Adversarial Grammatical Error Generation: Application to Persian Language

doi:10.5121/ijnlc.2022.11402

Volume 11, Number 4

Adversarial Grammatical Error Generation: Application to Persian Language

Authors

Nassibeh Golizadeh¹, Mahdi Golizadeh¹ and Mohamad Forouzanfar², ¹University of Tabriz, Iran, ²K.N. Toosi University of Technology, Iran

Abstract

Grammatical error correction (GEC) greatly benefits from large quantities of high-quality training data. However, the preparation of a large amount of labelled training data is time-consuming and prone to human errors. These issues have become major obstacles in training GEC systems. Recently, the performance of English GEC systems has drastically been enhanced by the application of deep neural networks that generate a large amount of synthetic data from limited samples. While GEC has extensively been studied in languages such as English and Chinese, no attempts have been made to generate synthetic data for improving Persian GEC systems.

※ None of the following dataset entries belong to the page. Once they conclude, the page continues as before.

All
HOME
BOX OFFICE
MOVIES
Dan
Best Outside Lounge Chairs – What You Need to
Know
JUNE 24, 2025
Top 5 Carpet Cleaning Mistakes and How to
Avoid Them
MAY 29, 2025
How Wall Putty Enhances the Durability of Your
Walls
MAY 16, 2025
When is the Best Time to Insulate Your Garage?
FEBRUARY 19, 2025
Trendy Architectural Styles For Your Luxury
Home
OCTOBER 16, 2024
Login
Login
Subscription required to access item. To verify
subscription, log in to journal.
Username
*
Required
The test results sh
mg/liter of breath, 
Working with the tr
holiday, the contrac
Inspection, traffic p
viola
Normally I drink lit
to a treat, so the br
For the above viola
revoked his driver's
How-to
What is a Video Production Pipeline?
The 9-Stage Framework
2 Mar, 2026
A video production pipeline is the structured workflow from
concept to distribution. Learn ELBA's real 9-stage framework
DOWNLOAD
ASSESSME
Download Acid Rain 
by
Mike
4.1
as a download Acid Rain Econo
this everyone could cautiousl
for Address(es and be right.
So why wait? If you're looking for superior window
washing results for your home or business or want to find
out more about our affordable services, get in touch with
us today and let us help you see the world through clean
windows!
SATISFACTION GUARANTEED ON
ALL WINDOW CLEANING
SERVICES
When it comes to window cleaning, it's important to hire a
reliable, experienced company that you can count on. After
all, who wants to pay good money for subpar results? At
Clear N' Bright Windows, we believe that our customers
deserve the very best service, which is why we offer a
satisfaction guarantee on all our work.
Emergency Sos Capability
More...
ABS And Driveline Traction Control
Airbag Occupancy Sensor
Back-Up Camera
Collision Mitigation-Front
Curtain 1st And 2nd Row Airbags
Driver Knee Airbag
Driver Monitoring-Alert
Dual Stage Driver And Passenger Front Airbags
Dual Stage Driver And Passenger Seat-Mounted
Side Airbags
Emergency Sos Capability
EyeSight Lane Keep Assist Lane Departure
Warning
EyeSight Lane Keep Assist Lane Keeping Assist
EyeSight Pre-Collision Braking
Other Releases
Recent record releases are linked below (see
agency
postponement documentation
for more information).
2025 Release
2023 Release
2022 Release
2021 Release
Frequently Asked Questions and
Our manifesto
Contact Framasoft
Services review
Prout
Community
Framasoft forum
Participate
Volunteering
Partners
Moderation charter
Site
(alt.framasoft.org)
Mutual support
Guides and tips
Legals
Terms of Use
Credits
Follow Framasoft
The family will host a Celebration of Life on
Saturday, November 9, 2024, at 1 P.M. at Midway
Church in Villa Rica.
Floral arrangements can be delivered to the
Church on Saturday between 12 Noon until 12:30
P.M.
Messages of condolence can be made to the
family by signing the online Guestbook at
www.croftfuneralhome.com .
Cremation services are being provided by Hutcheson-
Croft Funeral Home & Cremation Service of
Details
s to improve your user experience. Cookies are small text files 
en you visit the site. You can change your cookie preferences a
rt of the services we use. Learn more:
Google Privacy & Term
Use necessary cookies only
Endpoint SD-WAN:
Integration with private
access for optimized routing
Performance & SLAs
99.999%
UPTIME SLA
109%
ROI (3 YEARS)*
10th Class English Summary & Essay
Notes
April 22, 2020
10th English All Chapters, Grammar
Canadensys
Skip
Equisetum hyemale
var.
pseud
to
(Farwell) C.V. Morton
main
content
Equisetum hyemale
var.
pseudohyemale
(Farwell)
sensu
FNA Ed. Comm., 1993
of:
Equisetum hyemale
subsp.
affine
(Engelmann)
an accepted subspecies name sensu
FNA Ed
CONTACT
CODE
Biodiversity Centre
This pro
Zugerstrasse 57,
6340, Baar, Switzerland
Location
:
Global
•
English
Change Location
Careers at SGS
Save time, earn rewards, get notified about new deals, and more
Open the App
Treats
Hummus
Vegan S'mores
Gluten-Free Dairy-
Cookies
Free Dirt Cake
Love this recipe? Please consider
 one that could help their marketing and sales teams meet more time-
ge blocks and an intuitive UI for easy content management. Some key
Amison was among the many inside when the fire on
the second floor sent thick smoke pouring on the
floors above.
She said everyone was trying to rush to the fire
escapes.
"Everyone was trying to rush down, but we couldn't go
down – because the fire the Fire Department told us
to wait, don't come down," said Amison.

Given the substantial grammatical and semantic differences of the Persian language, in this paper, we propose a new deep learning framework to create large enough synthetic sentences that are grammatically incorrect for training Persian GEC systems. A modified version of sequence generative adversarial net with policy gradient is developed, in which the size of the model is scaled down and the hyperparameters are tuned. The generator is trained in an adversarial framework on a limited dataset of 8000 samples. Our proposed adversarial framework achieved bilingual evaluation understudy (BLEU) scores of 64.5% on BLEU-2, 44.2% on BLEU-3, and 21.4% on BLEU-4, and outperformed the conventional supervised-trained long short-term memory using maximum likelihood estimation and recently proposed sequence labeler using neural machine translation augmentation. This shows promise toward improving the performance of GEC systems by generating a large amount of training data.

Keywords

natural language processing, grammatical error correction, grammatical and semantic errors, natural language generation, generative adversarial network.